Saturday 30 April 2016

Grammatical Metaphor

Halliday & Matthiessen (1999: 536):
Our basic approach to this is embodied in the term “metaphor”, as used in the context of metaphor in the grammar. We used the expression “grammatical metaphor” to refer to a complex set of interrelated effects whereby, in English and many other languages, there have evolved what seem to be alternative representations of processes and properties. In terms of word classes, meanings prototypically construed as verbs or adjectives come to be construed as nouns instead. But, as we saw, this is simply the superficial manifestation of a wider and deeper phenomenon affecting the entire construal of experiential meanings in the grammar.

Friday 29 April 2016

Construing Experience Differently According To Mode

Halliday & Matthiessen (1999: 536):
Many “spoken” languages may be realised in two different media: in speech and in writing.  At first this presents itself just as two modes of expression; but when we look more closely at discourse in spoken and written language we find regularly associated differences in grammatical construction.  We find written language constructed in nominal groups, whereas spoken language is typically constructed in clauses. And since it is in the grammar that our experience is construed into meaning, what we are seeing are different forms of the construction of experience, one couched primarily in terms of figures, the other in terms of elements that make up such figures, mainly those that function as participating entities.

Thursday 28 April 2016

The Construal Of Experience As Semantic Space In Signed Languages

Halliday & Matthiessen (1999: 535):
From Sign, we get further insight into the construal of experience as ideational meaning because of its greater potential for iconicity in the expression. Semantic space can be construed iconically in signing with continuous space-time, constituted as bodily experience for the signer and as part of shared visual experience for signer and addressee.

Wednesday 27 April 2016

The Interdependency Of The Metafunctions

Halliday & Matthiessen (1999: 532-3):
These three “metafunctions” are interdependent; no one could be developed except in the context of the other two. When we talk of the clause as a mapping of these three dimensions of meaning into a single complex grammatical structure, we seem to imply that each somehow “exists” independently; but they do not. There are — or could be — semiotics that are monofunctional in this way; but only very partial ones, dedicated to specific tasks. A general, all–purpose semiotic system could not evolve except in the interplay of action and reflection, a mode of understanding and a mode of doing — with itself included within its operational domain. Such a semiotic system is called a language.

Tuesday 26 April 2016

The Simultaneous Evolution Of The Metafunctions

Halliday & Matthiessen (1999: 532):
For a fuller understanding of the clause, we have to recognise that it evolved simultaneously as reflection, as action and as information: that is, not only as a representation of phenomena of our experience but also as a means of social action, of moving around in interpersonal space (and so defining that space and those who occupy it); and as a semiotic construct, whereby language itself becomes a part of, and a metaphor for, the reality it has evolved to construe and construct.

Entries provided:
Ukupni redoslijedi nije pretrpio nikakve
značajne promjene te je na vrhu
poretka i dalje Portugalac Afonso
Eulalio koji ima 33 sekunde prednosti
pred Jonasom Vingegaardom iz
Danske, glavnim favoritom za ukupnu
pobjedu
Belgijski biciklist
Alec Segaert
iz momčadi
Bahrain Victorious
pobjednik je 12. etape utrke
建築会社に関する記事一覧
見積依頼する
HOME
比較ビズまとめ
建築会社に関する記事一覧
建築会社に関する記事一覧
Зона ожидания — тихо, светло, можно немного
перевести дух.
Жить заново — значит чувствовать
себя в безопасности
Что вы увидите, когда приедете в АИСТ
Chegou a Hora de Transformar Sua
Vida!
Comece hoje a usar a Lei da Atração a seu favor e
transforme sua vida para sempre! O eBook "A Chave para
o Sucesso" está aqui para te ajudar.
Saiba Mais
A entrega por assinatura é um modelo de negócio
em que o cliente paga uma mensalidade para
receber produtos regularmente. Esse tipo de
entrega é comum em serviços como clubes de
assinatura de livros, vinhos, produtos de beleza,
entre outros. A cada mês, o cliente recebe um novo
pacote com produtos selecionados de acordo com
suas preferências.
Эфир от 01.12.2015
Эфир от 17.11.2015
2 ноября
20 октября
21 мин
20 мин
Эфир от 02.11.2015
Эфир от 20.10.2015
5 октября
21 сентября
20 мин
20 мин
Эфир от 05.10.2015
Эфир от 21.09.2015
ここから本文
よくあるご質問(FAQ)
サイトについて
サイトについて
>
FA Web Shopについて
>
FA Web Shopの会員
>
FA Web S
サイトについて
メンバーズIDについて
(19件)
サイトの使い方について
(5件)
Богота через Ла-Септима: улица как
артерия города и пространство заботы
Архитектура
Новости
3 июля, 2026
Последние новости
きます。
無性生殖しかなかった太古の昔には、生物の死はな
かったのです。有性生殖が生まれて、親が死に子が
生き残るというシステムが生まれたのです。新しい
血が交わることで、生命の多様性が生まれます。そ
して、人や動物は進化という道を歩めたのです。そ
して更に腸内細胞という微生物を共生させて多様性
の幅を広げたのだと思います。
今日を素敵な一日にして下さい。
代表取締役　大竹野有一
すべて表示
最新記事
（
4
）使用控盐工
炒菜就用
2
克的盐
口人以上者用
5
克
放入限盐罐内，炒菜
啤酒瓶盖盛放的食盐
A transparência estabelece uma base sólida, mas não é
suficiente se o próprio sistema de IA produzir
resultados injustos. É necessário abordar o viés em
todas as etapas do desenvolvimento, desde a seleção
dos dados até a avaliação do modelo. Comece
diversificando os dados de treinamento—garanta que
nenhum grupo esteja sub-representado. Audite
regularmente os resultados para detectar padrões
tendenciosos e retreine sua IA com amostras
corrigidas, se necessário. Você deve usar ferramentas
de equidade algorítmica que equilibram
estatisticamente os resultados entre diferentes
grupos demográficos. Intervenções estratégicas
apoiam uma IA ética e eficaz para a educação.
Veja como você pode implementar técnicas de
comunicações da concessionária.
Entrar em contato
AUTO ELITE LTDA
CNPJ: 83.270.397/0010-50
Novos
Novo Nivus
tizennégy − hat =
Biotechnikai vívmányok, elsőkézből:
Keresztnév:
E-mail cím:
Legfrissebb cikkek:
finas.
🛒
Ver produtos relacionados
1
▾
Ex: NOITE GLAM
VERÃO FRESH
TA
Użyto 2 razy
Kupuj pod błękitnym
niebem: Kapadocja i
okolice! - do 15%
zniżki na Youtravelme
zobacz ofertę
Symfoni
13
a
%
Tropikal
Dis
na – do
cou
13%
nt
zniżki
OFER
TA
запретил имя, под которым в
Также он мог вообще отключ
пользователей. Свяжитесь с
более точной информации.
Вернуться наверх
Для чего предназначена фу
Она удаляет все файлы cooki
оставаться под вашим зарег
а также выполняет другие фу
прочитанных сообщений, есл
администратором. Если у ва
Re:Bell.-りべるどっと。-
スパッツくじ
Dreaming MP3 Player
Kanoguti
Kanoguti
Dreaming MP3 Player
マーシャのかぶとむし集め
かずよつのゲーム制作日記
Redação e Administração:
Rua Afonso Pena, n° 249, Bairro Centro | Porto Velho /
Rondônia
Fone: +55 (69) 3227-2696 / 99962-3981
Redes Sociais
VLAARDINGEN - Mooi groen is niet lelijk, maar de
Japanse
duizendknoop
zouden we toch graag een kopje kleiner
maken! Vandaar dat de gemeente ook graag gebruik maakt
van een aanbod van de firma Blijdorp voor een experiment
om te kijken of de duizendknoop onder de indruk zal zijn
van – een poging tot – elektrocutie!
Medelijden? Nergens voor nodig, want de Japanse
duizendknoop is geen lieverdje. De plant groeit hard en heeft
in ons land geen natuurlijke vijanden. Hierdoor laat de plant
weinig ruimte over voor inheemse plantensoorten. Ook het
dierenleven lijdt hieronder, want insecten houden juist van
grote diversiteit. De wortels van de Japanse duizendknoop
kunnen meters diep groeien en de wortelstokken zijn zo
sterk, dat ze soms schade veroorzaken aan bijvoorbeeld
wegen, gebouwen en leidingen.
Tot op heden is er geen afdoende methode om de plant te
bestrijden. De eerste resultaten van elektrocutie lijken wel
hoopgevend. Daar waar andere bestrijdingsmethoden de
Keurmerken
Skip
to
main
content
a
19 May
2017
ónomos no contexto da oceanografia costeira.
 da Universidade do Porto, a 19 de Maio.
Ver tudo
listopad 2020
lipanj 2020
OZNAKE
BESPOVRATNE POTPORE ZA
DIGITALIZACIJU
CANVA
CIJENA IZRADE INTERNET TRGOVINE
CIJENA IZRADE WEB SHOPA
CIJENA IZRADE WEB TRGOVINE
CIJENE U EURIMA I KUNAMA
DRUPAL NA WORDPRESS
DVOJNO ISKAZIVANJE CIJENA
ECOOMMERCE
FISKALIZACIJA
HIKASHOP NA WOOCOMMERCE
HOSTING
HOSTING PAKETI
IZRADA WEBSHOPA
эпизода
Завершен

Required tasks:
1: Reproduce, word for word, the part of the blog posts between "Friday 29 April" and "as participating entities.", inclusive.
2: Write out the rows without any changes, from their first line through the line holding "entre outros. A", inclusive.

Solution set:
1:
Friday 29 April 2016

Construing Experience Differently According To Mode

Halliday & Matthiessen (1999: 536):
Many “spoken” languages may be realised in two different media: in speech and in writing.  At first this presents itself just as two modes of expression; but when we look more closely at discourse in spoken and written language we find regularly associated differences in grammatical construction.  We find written language constructed in nominal groups, whereas spoken language is typically constructed in clauses. And since it is in the grammar that our experience is construed into meaning, what we are seeing are different forms of the construction of experience, one couched primarily in terms of figures, the other in terms of elements that make up such figures, mainly those that function as participating entities.

2:
Ukupni redoslijedi nije pretrpio nikakve
značajne promjene te je na vrhu
poretka i dalje Portugalac Afonso
Eulalio koji ima 33 sekunde prednosti
pred Jonasom Vingegaardom iz
Danske, glavnim favoritom za ukupnu
pobjedu
Belgijski biciklist
Alec Segaert
iz momčadi
Bahrain Victorious
pobjednik je 12. etape utrke
建築会社に関する記事一覧
見積依頼する
HOME
比較ビズまとめ
建築会社に関する記事一覧
建築会社に関する記事一覧
Зона ожидания — тихо, светло, можно немного
перевести дух.
Жить заново — значит чувствовать
себя в безопасности
Что вы увидите, когда приедете в АИСТ
Chegou a Hora de Transformar Sua
Vida!
Comece hoje a usar a Lei da Atração a seu favor e
transforme sua vida para sempre! O eBook "A Chave para
o Sucesso" está aqui para te ajudar.
Saiba Mais
A entrega por assinatura é um modelo de negócio
em que o cliente paga uma mensalidade para
receber produtos regularmente. Esse tipo de
entrega é comum em serviços como clubes de
assinatura de livros, vinhos, produtos de beleza,
entre outros. A cada mês, o cliente recebe um novo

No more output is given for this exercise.